- [Extract provided]:
==============================

How do you approach the sweetness of pickle relish on a cheeseburger? Does it complement or compete with ketchup? There was a legendary place in Cambridge, Massachusetts, that used to do mustard, relish, and ketchup, and I can’t for the life of me decide if I loved it, or if I just loved being there in the middle of the night eating it. —Brian K., N.Y.C.
Honestly, I’ve never really considered pickle relish to be one of the hamburger’s totemic toppings. Sliced pickle rounds, certainly; spears on the side, without a doubt. But relish, that finely chopped, neon-hued, marmalade-textured stuff? To me, that’s a hot-dog thing—which I mention here not to issue judgment but rather to illustrate how distinct my own personal associations are from your own. Herein, I think, lies the answer to your real question, which is not actually about the sweetness of the relish. The question of what toppings make a burger great, while we’re eating it, is both technical and trivial, having to do with the nature of the patty and the bun, the mood of the establishment serving it, the sensibilities of the person eating it, even the time of day or night or life.
Regarding the substance of the burger itself, the same accoutrements that might show a slim, lacey-edged smash patty in its best light—a little slick of mustard, a few circles of raw onion, and a melty cap of American cheese, say—might be too flimsy against the brawny heft of a half-pound bar burger that can sustain degrees of sweetness, richness, and piquancy (your barbecue sauces, your secondary meats, your nontraditional cheeses) that would suffocate a smaller patty. But what you’re really asking, I think, is what makes a burger great not as it’s being eaten but as it lives on in memory. Or, more to the point, how can we know that our memories of happiness are true? I spend an inordinate portion of my professional life creeping around in my own psyche, untangling knots of nostalgia and pleasure and, god, so many emotions, not least self-love and self-loathing, all of them unavoidable colorants of any bite I take. I give myself the task of locating some sort of unassailable, uncontaminated truth: that this dish of dumplings, or that cocktail, or such-and-such restaurant is actually, inarguably, wonderful. It’s impossible, of course, and more than a little absurd, but it’s so irresistible, isn’t it, to attempt to discharge the burden of our own experience?

==============================

- [What needs to be done]: Pick up the column on relish and burger memories right after its last sentence and carry it forward.

==============================

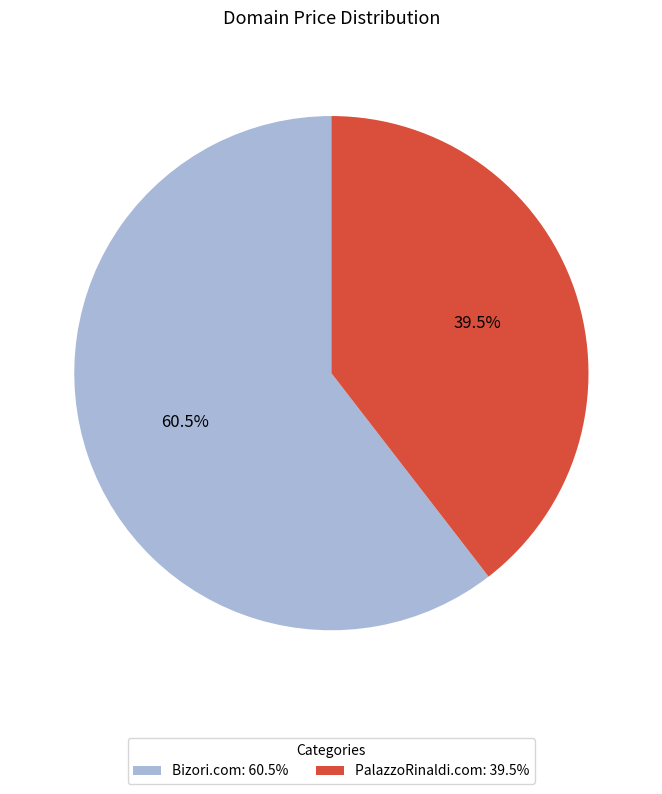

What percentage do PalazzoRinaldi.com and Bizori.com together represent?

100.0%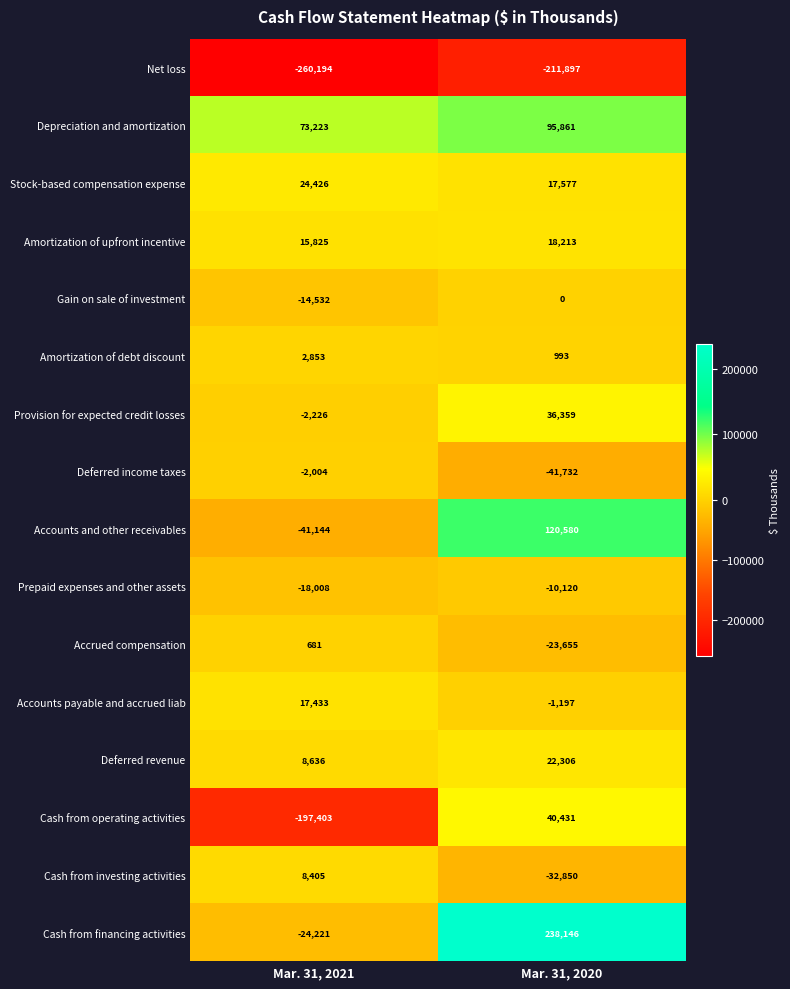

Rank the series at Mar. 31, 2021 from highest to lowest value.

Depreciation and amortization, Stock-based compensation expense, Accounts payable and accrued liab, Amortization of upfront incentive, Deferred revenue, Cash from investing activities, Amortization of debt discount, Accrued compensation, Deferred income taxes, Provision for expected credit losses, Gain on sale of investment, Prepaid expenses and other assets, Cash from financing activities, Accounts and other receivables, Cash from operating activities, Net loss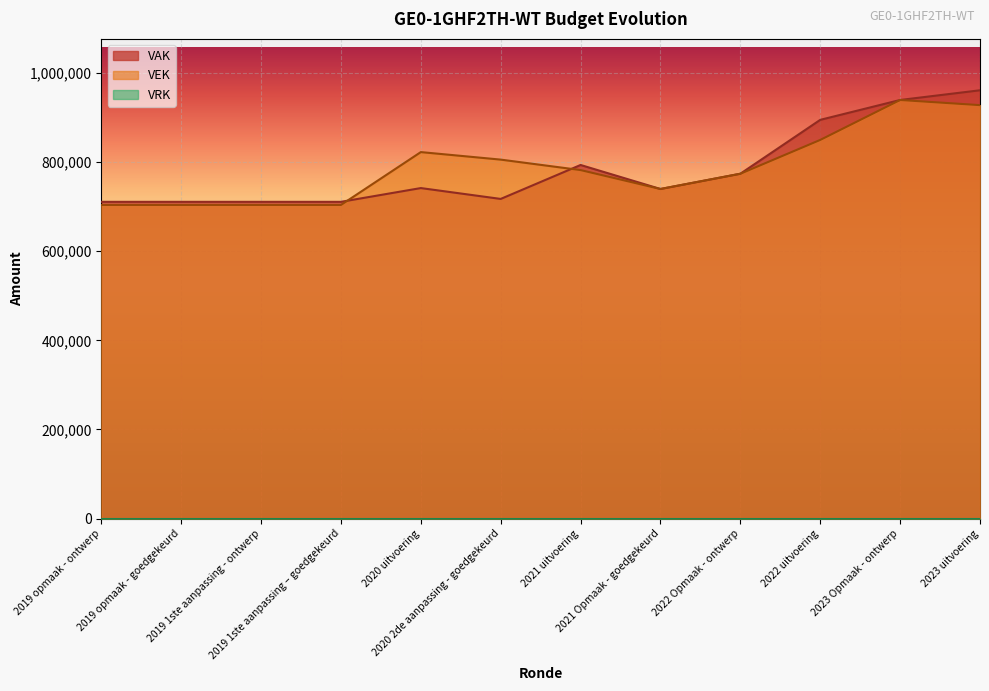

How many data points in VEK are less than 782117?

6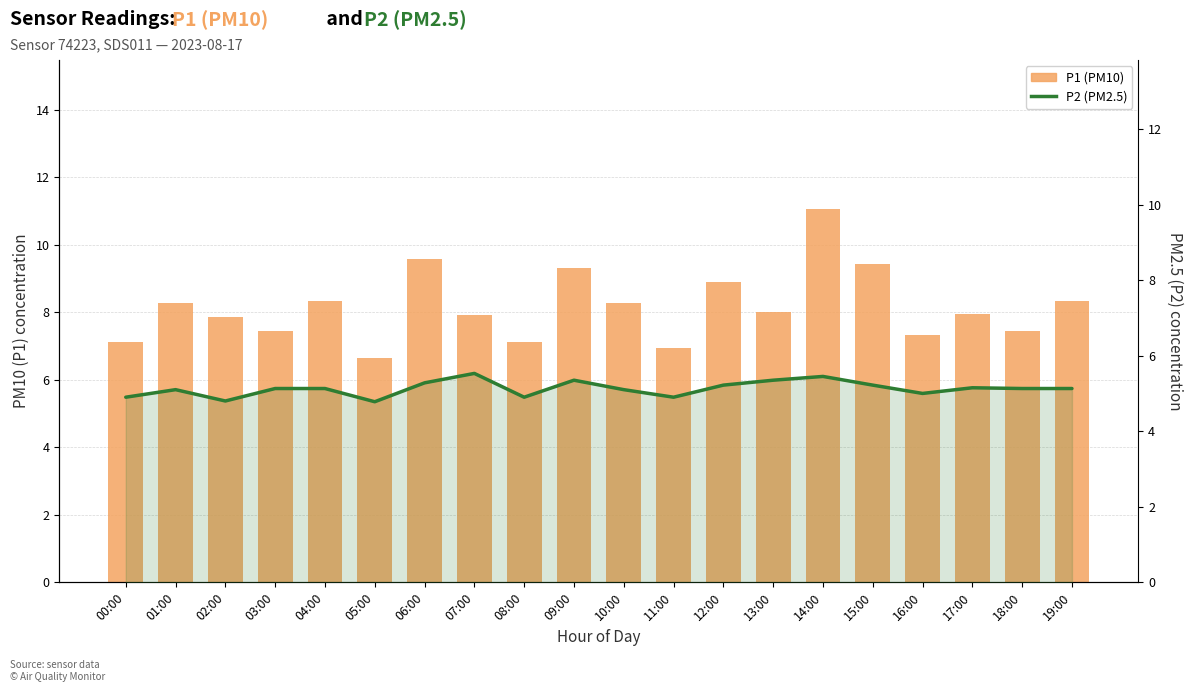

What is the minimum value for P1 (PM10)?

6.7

==============================

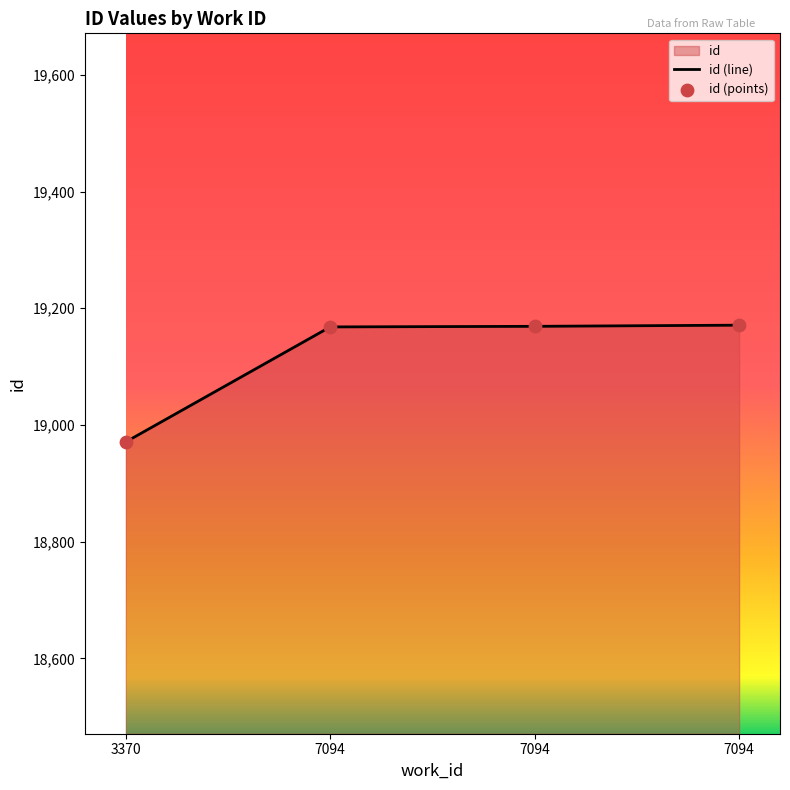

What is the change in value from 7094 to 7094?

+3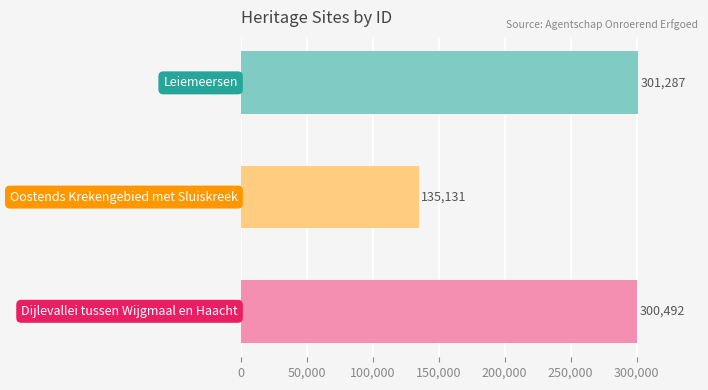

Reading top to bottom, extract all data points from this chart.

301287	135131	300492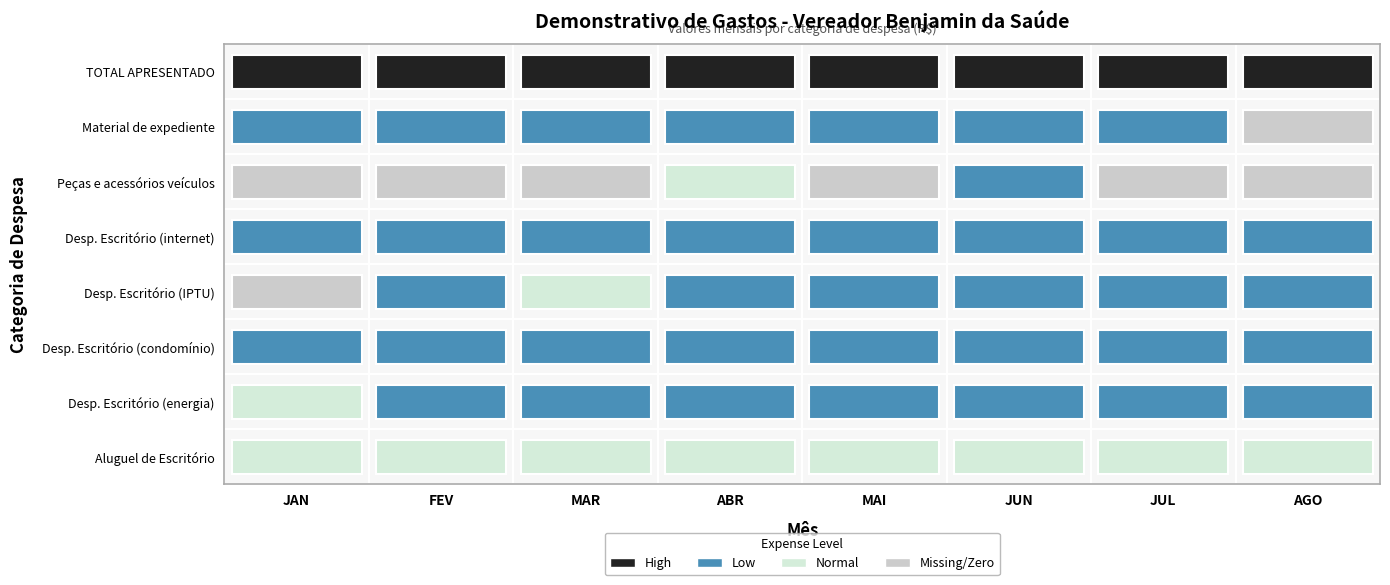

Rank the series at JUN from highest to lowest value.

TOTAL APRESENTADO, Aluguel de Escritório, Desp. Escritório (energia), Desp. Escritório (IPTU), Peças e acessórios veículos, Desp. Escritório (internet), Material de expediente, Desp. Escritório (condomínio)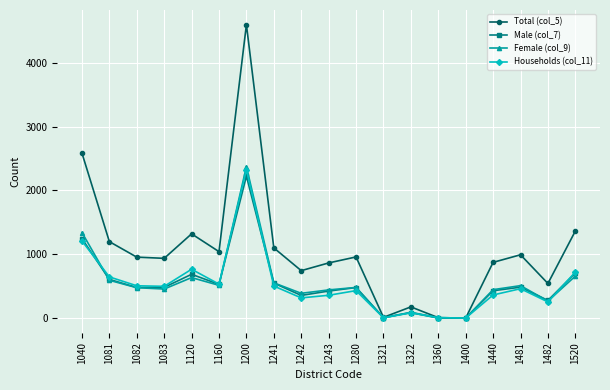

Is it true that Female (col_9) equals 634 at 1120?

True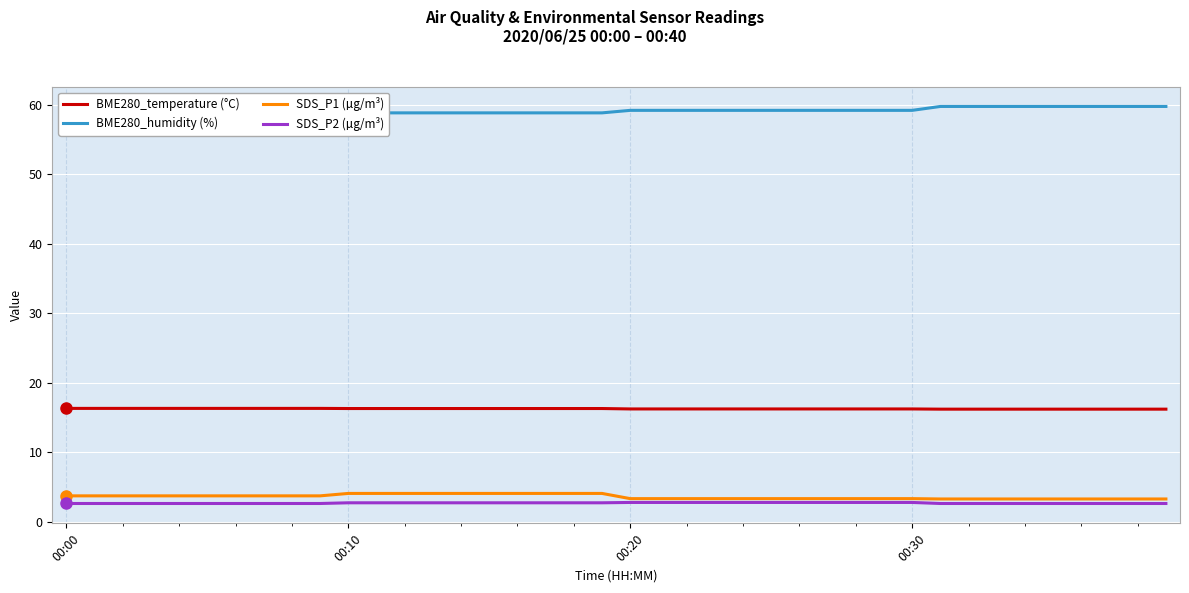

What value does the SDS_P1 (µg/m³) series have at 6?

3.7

==============================

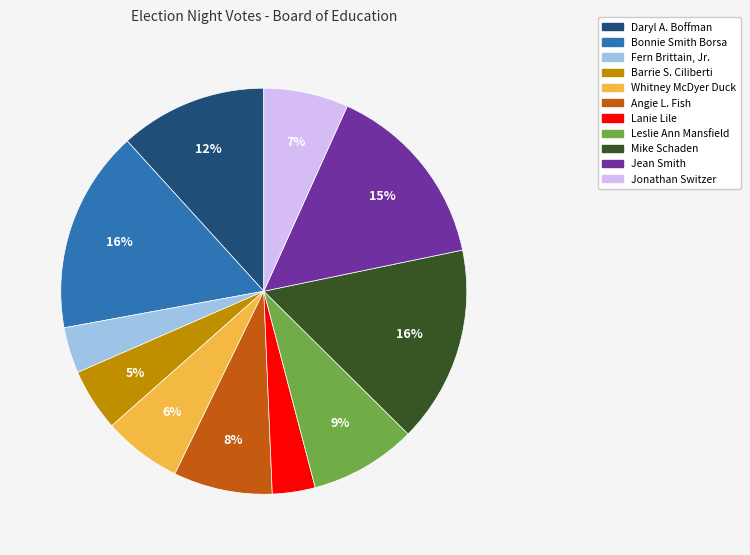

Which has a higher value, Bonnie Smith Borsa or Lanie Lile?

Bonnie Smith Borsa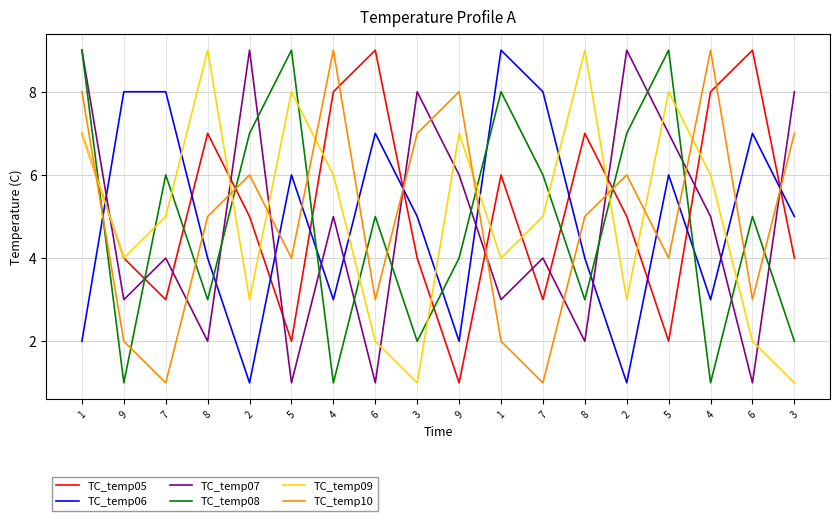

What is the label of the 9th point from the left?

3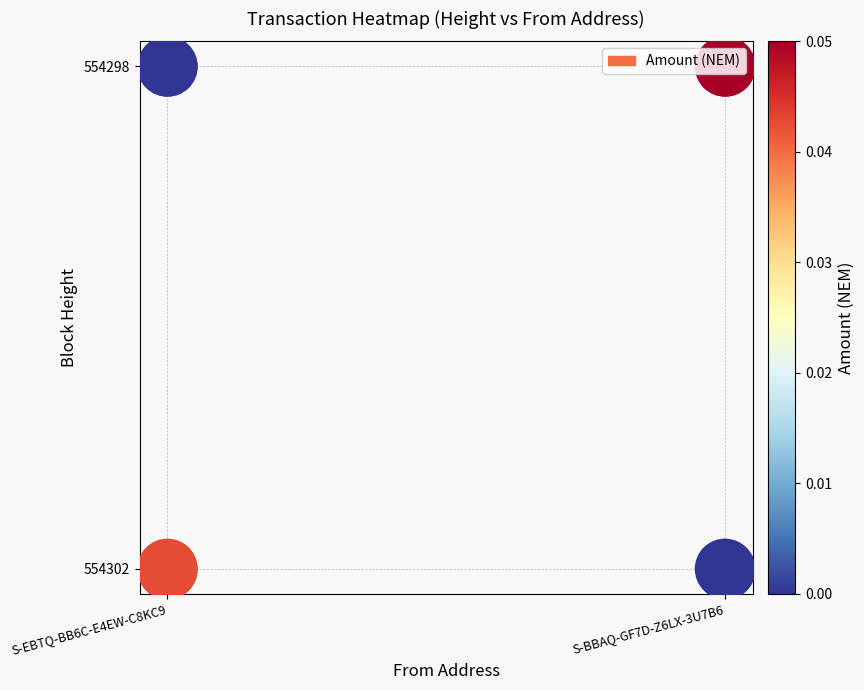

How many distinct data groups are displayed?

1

==============================

- [Task response]:
Was that burger you ate from the Tasty, in Harvard Square? I think it must have been, and it’s been nearly thirty years since that perfect little sandwich shop closed forever. I imagine it was a simple construction: a bun, a patty, a slice of cheese, ketchup, mustard, relish. But you created it, just as much as the white-capped guy standing at the grill did. The mouth and brain and cascade of sensations were yours. There is no true burger per se, lurking behind your experience of it; it didn’t become the burger you ate until you ate it. It’s a ludicrous idea, this notion of an objective culinary truth, but it’s even more ludicrous that we’re so quick to doubt our own taste in pursuit of it. Just as I go looking for proof that my rapture—or, at times, misery—at a given meal has nothing at all to do with me, here you are wondering whether you should append an asterisk to your reminiscence of a long-ago cheeseburger, one that you could never eat again, even if the Tasty were still up and running. Why question a recollection of sweetness, even of the pickle variety? You did love the relish. And you love the person you see in your memory: a young man, awake in the middle of the night, a burger topped with relish in his hands.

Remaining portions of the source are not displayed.